- [Problem requirements]
Gather every line of the records below that contains the string "suppliers" and copy each one in full. Case counts.

- [Records for this exercise]
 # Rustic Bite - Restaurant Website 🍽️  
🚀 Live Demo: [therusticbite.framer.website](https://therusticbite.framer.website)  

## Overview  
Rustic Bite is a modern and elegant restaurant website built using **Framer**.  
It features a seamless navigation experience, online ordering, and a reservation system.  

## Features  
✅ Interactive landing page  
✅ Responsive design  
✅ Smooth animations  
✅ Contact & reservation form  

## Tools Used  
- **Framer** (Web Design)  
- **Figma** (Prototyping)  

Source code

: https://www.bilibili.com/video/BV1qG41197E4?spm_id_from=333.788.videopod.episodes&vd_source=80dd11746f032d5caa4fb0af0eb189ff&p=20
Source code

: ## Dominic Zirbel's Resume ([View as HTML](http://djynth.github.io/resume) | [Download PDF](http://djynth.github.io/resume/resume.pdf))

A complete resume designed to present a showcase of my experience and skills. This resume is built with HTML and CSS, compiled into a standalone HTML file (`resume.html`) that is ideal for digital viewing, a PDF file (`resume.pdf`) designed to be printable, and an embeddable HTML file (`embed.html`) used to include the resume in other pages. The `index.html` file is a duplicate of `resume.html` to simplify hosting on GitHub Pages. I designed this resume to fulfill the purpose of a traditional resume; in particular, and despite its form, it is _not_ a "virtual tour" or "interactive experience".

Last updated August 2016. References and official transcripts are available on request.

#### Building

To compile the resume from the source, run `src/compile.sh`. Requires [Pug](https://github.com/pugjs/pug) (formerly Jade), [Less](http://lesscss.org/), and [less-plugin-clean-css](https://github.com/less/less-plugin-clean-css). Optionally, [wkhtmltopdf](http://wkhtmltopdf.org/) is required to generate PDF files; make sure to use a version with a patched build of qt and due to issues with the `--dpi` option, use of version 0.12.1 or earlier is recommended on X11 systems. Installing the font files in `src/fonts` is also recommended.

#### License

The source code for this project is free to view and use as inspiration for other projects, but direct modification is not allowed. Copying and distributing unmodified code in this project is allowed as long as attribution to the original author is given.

* * *

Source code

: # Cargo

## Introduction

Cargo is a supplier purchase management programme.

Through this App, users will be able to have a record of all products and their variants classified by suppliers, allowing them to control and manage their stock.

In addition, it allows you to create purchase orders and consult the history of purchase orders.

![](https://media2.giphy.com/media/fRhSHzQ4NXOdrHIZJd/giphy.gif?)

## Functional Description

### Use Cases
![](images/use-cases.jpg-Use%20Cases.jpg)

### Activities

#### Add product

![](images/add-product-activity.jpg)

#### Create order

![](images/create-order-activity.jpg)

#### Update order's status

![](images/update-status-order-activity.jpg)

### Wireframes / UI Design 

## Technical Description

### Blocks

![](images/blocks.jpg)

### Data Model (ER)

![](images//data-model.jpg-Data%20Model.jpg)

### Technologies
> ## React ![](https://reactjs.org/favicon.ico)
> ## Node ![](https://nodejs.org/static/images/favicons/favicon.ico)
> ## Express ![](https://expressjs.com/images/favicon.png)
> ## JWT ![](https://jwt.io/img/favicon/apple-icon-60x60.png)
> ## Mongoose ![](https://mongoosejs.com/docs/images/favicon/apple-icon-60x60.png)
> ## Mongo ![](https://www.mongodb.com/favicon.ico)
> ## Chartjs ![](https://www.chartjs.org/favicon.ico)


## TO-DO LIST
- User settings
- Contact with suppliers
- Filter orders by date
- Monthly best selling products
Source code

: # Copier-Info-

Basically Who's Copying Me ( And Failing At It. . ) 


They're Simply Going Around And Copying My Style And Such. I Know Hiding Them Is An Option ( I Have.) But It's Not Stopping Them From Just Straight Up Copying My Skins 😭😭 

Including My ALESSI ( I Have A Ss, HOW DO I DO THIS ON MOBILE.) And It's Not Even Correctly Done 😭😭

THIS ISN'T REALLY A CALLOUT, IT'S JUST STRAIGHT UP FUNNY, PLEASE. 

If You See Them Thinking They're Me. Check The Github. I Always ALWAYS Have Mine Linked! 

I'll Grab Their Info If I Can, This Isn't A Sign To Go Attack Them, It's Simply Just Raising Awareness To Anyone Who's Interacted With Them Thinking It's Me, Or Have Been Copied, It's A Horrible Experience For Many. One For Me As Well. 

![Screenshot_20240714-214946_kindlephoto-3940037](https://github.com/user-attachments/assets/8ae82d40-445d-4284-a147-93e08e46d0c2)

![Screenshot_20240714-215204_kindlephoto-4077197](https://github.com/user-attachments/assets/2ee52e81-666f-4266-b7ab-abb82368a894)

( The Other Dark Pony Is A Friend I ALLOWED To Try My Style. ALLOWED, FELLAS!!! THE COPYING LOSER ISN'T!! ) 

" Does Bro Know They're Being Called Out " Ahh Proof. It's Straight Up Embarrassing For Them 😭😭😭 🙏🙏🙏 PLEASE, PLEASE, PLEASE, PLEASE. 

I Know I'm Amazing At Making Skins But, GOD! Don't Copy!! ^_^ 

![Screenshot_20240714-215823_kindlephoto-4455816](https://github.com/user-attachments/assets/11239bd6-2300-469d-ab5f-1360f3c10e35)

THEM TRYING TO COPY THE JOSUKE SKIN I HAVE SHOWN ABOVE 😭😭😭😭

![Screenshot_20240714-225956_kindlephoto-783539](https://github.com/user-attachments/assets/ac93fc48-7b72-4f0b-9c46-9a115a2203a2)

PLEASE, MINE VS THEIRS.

- [Written response]
Through this App, users will be able to have a record of all products and their variants classified by suppliers, allowing them to control and manage their stock.
- Contact with suppliers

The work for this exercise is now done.